Segment Open

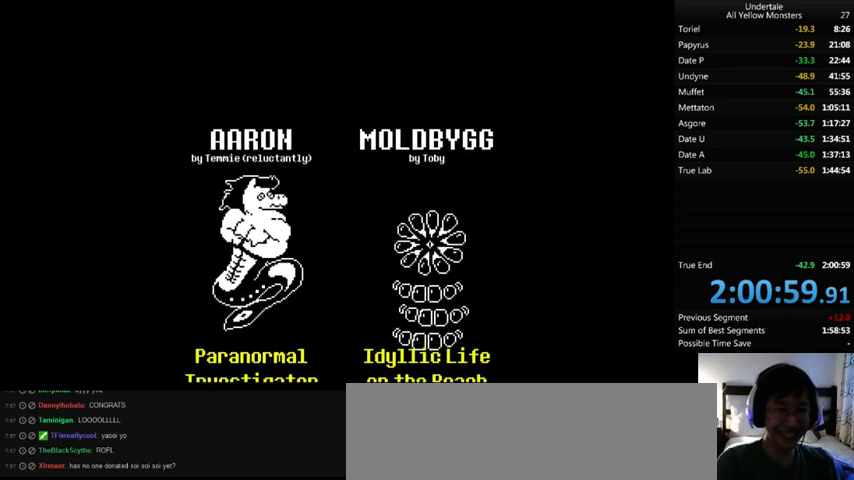
Gameplay with keyboard; each line is a JSON object with the keys held at the frame after it. "events" lists presses ("down") and releases ("up") of ".", "/", "0", "1", "2", "3", "4", "5", "6", "7", "8", "9", "a", "alt_l", "alt_r", "b", "backslash", "backspace", "c", "caps_lock", "comma", "ctrl_l", "ctrl_r", "d", "down", "e", "equals", "f", "g", "h", "i", "j", "k", "l", "lbracket", "left", "m", "minus", "n", "o", "p", "q", "quote", "r", "rbracket", "return", "right", "s", "semicolon", "shift_l", "shift_r", "space", "super", "t", "tab", "tilde", "u", "up", "v", "w", "x", "y" and "z" between this image and that frame as [ms after this image, input, new state], when the widget could be followed in between. No other keys are recorded. Mouse input is not recorded.
{"keys": [], "events": [[133, "l", "down"], [167, "l", "up"], [467, "l", "down"], [500, "l", "up"]]}
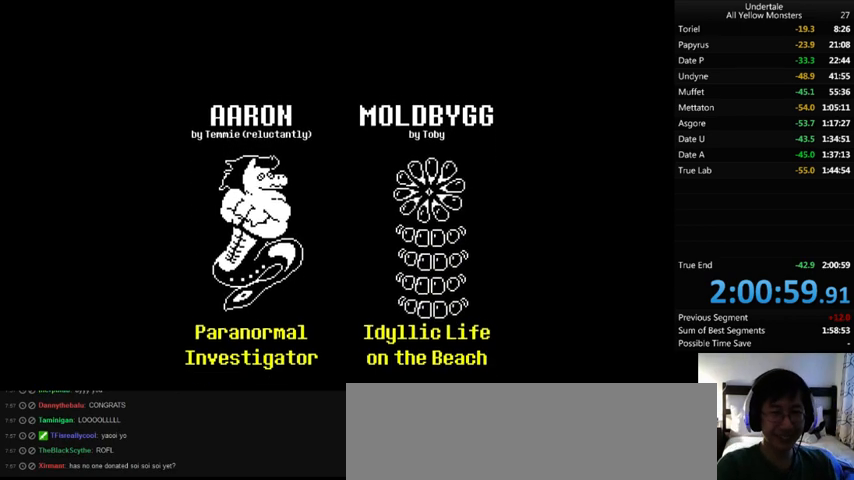
{"keys": [], "events": [[333, "return", "down"], [400, "return", "up"]]}
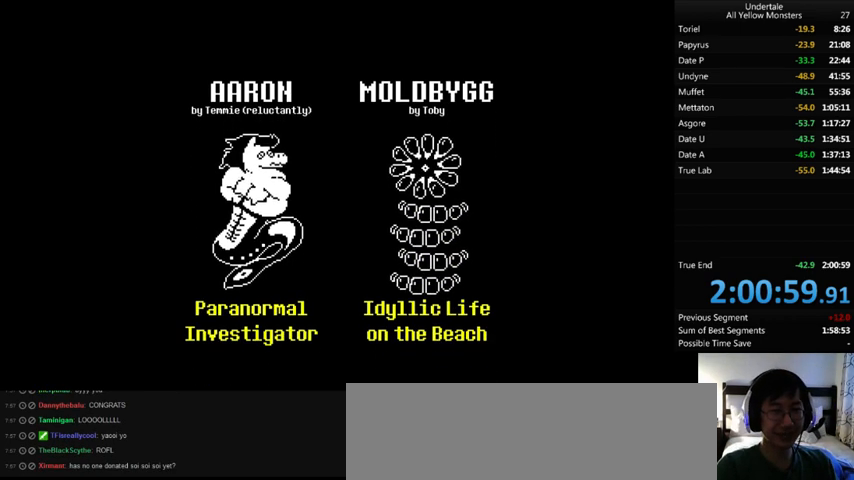
{"keys": [], "events": []}
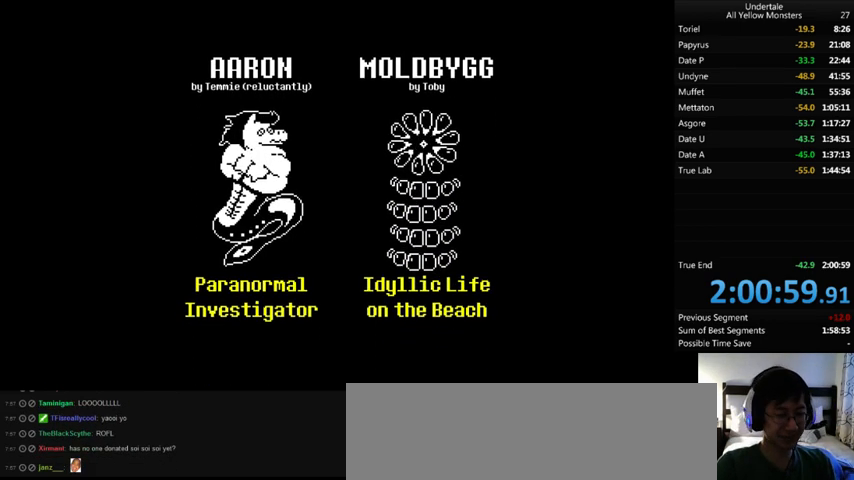
{"keys": [], "events": []}
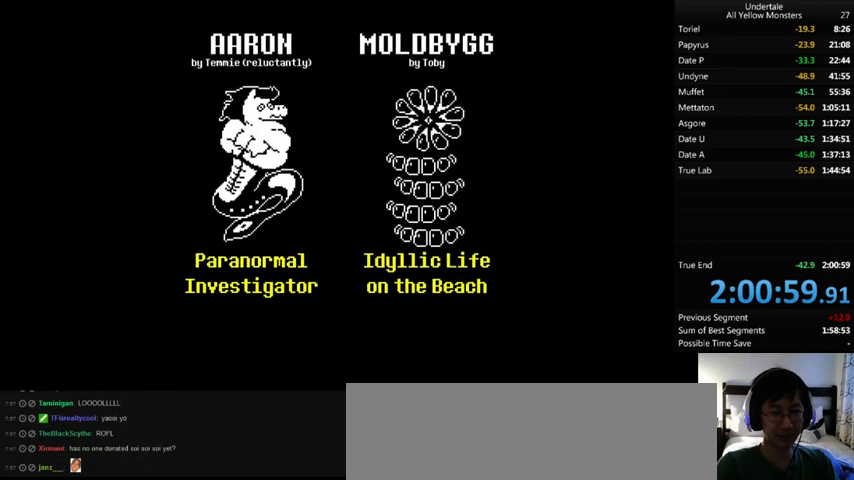
{"keys": [], "events": [[400, "i", "down"], [433, "m", "down"], [467, "i", "up"], [500, "m", "up"]]}
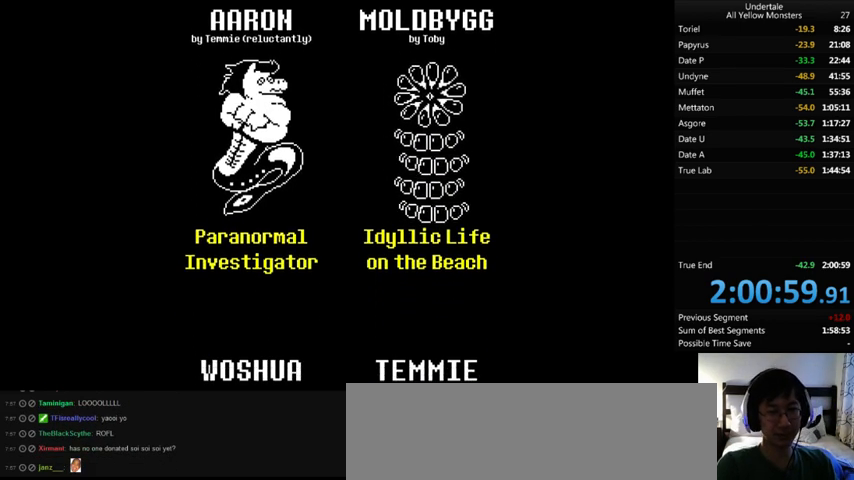
{"keys": [], "events": []}
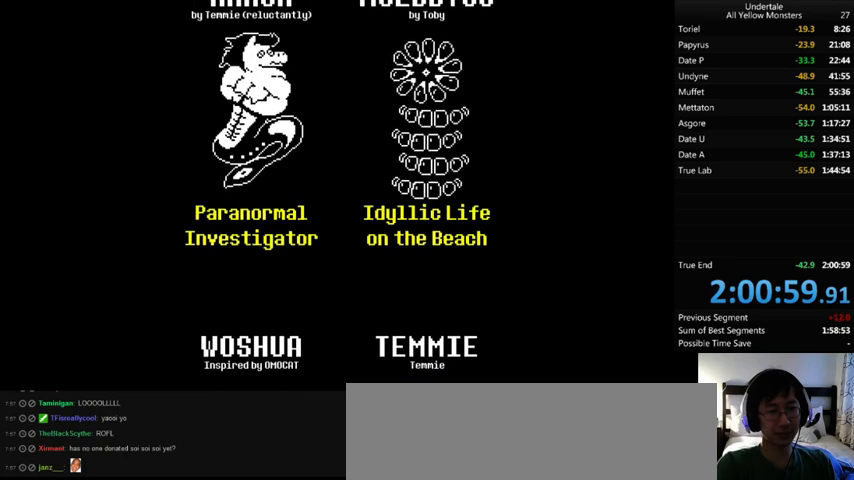
{"keys": [], "events": [[333, "h", "down"], [400, "h", "up"]]}
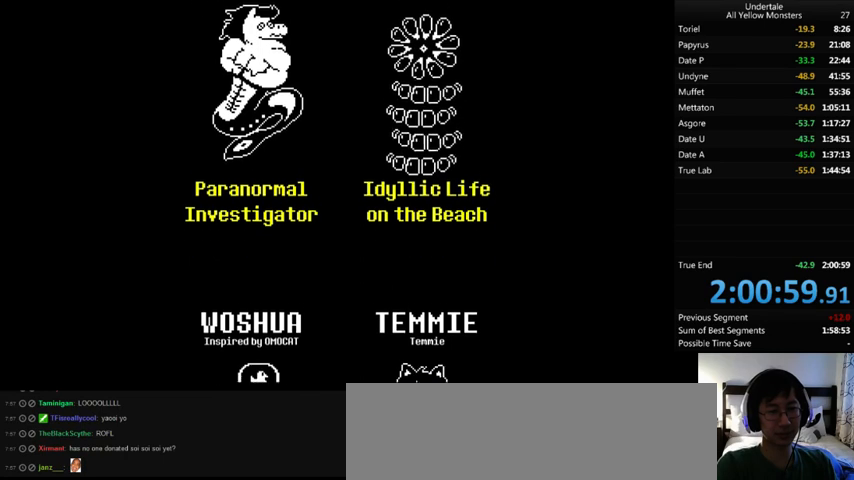
{"keys": ["backspace"], "events": [[100, "backspace", "down"], [167, "backspace", "up"], [233, "backspace", "down"], [300, "backspace", "up"], [367, "backspace", "down"], [433, "backspace", "up"], [500, "backspace", "down"]]}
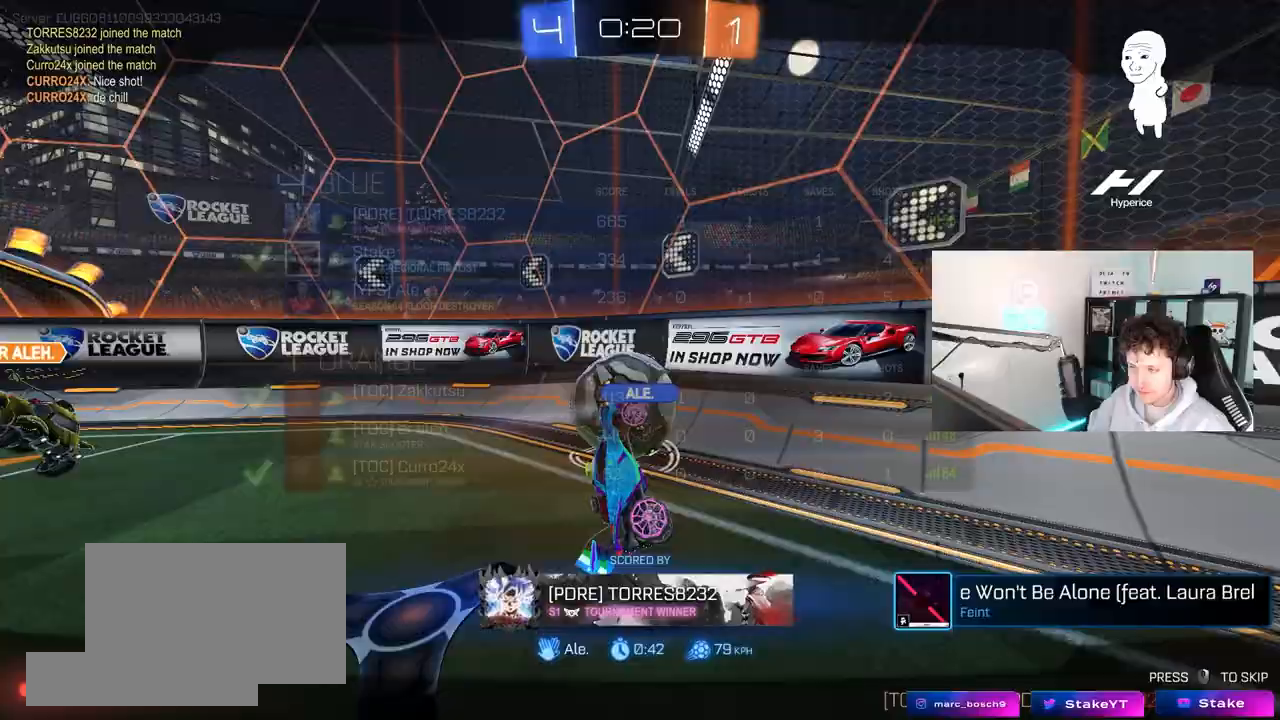
Gameplay with keyboard and mouse; each line is a JSON object with the keys and mouse buttons held at the frame after it. "events" lists presses ("down") and releases ("up") of "1", "2", "3", "4", "5", "a", "alt", "c", "caps_lock", "ctrl", "d", "e", "f", "g", "q", "r", "s", "shift", "space", "t", "tab", "v", "w", "x", "z", "mouse_left", "mouse_wheel" and "mouse_right" between this image and that frame as [ms after this image, input, new state], when the widget could be followed in between. "mouse_left", "mouse_wheel", "mouse_right" = the "left", "wheel", "right" buttons of the "mouse" list. No other keys are recorded. "wheel" means that the mouse wheel is clicked or scrolled. "mouse_move" is the direction in which the mouse moves at that frame (one of eight, or "still"), when it could be read.
{"keys": [], "mouse": [], "mouse_move": "still", "events": [[183, "mouse_right", "down"], [467, "mouse_right", "up"]]}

Segment Closed

_Work to complete_: What is needed here is an exact transcript of the data above, pictures excluded.

_Answer_:
Gameplay with keyboard; each line is a JSON object with the keys held at the frame after it. "events" lists presses ("down") and releases ("up") of ".", "/", "0", "1", "2", "3", "4", "5", "6", "7", "8", "9", "a", "alt_l", "alt_r", "b", "backslash", "backspace", "c", "caps_lock", "comma", "ctrl_l", "ctrl_r", "d", "down", "e", "equals", "f", "g", "h", "i", "j", "k", "l", "lbracket", "left", "m", "minus", "n", "o", "p", "q", "quote", "r", "rbracket", "return", "right", "s", "semicolon", "shift_l", "shift_r", "space", "super", "t", "tab", "tilde", "u", "up", "v", "w", "x", "y" and "z" between this image and that frame as [ms after this image, input, new state], when the widget could be followed in between. No other keys are recorded. Mouse input is not recorded.
{"keys": [], "events": [[133, "l", "down"], [167, "l", "up"], [467, "l", "down"], [500, "l", "up"]]}
{"keys": [], "events": [[333, "return", "down"], [400, "return", "up"]]}
{"keys": [], "events": []}
{"keys": [], "events": []}
{"keys": [], "events": [[400, "i", "down"], [433, "m", "down"], [467, "i", "up"], [500, "m", "up"]]}
{"keys": [], "events": []}
{"keys": [], "events": [[333, "h", "down"], [400, "h", "up"]]}
{"keys": ["backspace"], "events": [[100, "backspace", "down"], [167, "backspace", "up"], [233, "backspace", "down"], [300, "backspace", "up"], [367, "backspace", "down"], [433, "backspace", "up"], [500, "backspace", "down"]]}
Gameplay with keyboard and mouse; each line is a JSON object with the keys and mouse buttons held at the frame after it. "events" lists presses ("down") and releases ("up") of "1", "2", "3", "4", "5", "a", "alt", "c", "caps_lock", "ctrl", "d", "e", "f", "g", "q", "r", "s", "shift", "space", "t", "tab", "v", "w", "x", "z", "mouse_left", "mouse_wheel" and "mouse_right" between this image and that frame as [ms after this image, input, new state], when the widget could be followed in between. "mouse_left", "mouse_wheel", "mouse_right" = the "left", "wheel", "right" buttons of the "mouse" list. No other keys are recorded. "wheel" means that the mouse wheel is clicked or scrolled. "mouse_move" is the direction in which the mouse moves at that frame (one of eight, or "still"), when it could be read.
{"keys": [], "mouse": [], "mouse_move": "still", "events": [[183, "mouse_right", "down"], [467, "mouse_right", "up"]]}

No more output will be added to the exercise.